Любовная лирика В. Кудинова возвышенна. Она передает и упоение жизнью, и осознание её быстротечности, и грусти по несбывшемуся: «так и останется в памяти, будто страничка в огне: руки навстречу протянуты, но не ко мне, не ко мне» (триптих «Ноктюрн»). Это – переживания долго жившего и уставшего человека, вдруг ощутившего в себе нерастраченную молодость и иначе, чем всегда, взглянувшего на окружающий мир. Ему дано познать, как ликуют и стонут «драматичные волны неизбывной любви». А в стихотворении «Осторожно, стану обочь», напротив, звучат воспоминания о прошлом чувстве, тоже прекрасном, но так и не состоявшемся до конца.
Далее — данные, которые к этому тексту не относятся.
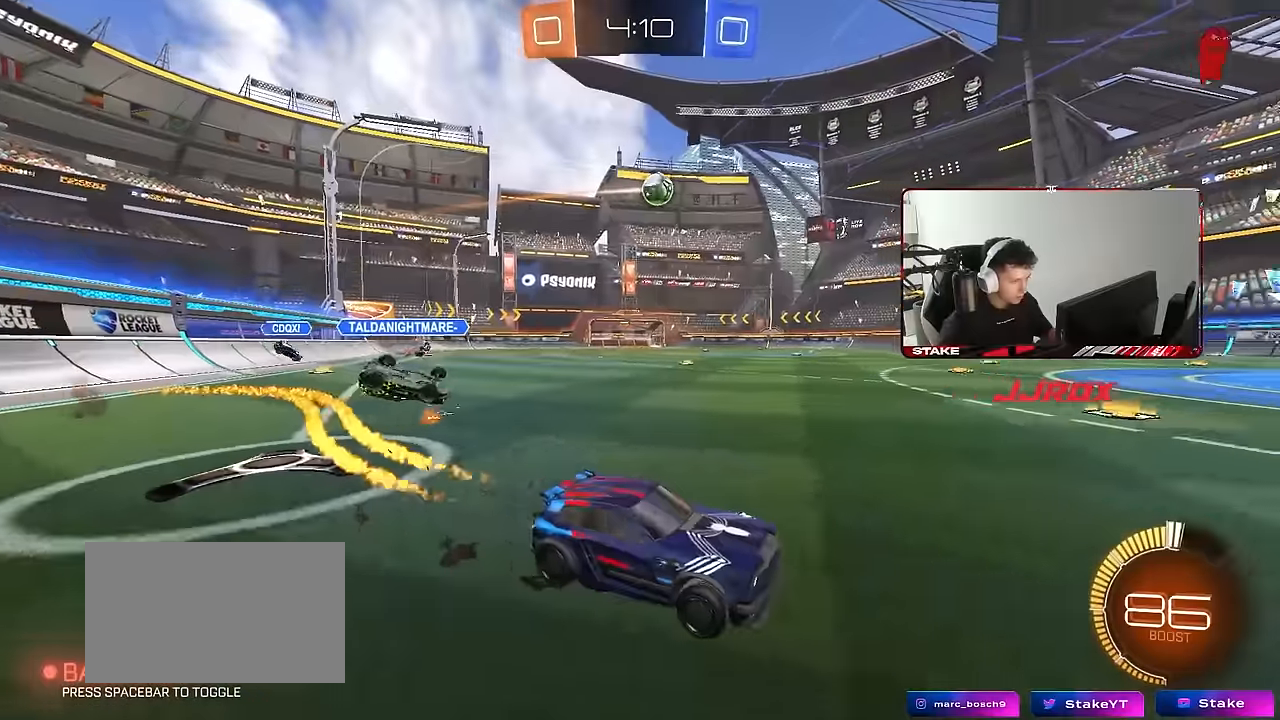
{"keys": ["w"], "mouse": [], "events": [[16, "a", "down"], [100, "mouse_left", "up"], [200, "a", "up"], [200, "d", "down"], [383, "d", "up"]]}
Мастерски обыгрывая омонимию обручение – обруч (популярное девичье занятие тех лет), поэт воссоздаёт оригинальный образ любимой, исполненный движения и экспрессии, неистовой любовной страсти.
Мне на зависть, мне на зависть
Всплеском солнечной пурги
Он летит, тебя касаясь
От коленок до груди.
Правда чувств в его стихотворениях неподдельна, приведем одно их них с небольшими сокращениями:
В тумане яблоня маячит,
На осень жалуется нам.
Да нет, ну что ты, я не плачу –
Текут дождинки по щекам <...>
Я не умею притворяться –
Себе, быть может, на беду.
Зачем посмели потеряться
Мы друг у друга на виду?
И осень не переиначить,
Нас не согреть уже словам.
Да нет, ну что ты, Я не плачу –
Текут дождинки по щекам.
Большое место в творчестве В. Кудинова занимает тема поэта и поэзии. Вопросы «Зачем живу на белом свете? Зачем так мучают слова?» – занимают его беспрестанно. Сборник «Позвольте мне предсказывать погоду», подчеркивая значимые для автора рассматриваемой темы поэта и поэзии, открывается пятистишием:
Зачем стихи?
Зачем опять
Измученные дни?
Но что-то же должно стоять
Меж горем и людьми.
Глубокому художественному решению темы поэта и поэзии способствует и переосмысление музыкальных образов, воскрешается тень великого музыканта, когда «в оцепенелой тишине яростно играет Паганини на своей единственной струне». Трогателен образ уставшей скрипки, и о многом в жизни можно сказать строкой поэта: «Рвутся струны, рвутся, черт возьми». Но жизненное предназначение человека и поэта («нужно доиграть перед людьми») дает ему силу на последний аккорд:
Если так и мне откажут струны –
Дай мне силу, сердце, дай и мне
Досказать несказанное людям
На одной-единственной струне.
Но чаще финал стихотворений о поэте и поэзии грустен:
Поэты долго не живут,
Поэтам некогда жить долго.
К России страсть, как будто жгут,
Им перехватывает горло.
Они у жизни не в гостях
И роль себе не выбирают:
То в поле хлеб, как стих, растят,
То палубы сердито драют.
Не многим выпадает масть.
Не подают к Парнасу сходней,
И можно на него попасть,
Намучившись, как в преисподней.
Сидят на кухнях по ночам
Периферийные поэты.
Луна – одна на всех свеча –
Недосягаемо им светит.
Это стихотворение о других и о себе. «Поэты долго не живут» – пророчески прозвучавшие слова поэта, ушедшего от нас в 52 года. Тема близкой смерти варьируется во многих стихах поэта середины 1980-х годов:
Ну и что? Меня не станет.
Но на рощи, на поляны
Сентябри не перестанут
Приземлять свои туманы.
(«Ну и что? Меня не станет...»)
Но за этими проникновенными стихами угадывается страстное желание остаться в памяти живых:
Когда меня уже не вылечить
От всех инфарктов и обид –
Уйду, а свет забуду выключить.
Не обижайтесь. Пусть горит.
(«Когда меня уже не вылечить...»)
Остаться в памяти дано не всем, но Владимир Кудинов заслужил это и сердце читателя откликается на просьбу поэта:
С кем свела меня судьба,
От кого уводит,
Не забудьте про меня
Право, что вам стоит?
Л. П. Егорова
// Ставропольский хронограф на 2013 год. – Ставрополь, 2013. – С. 84-92.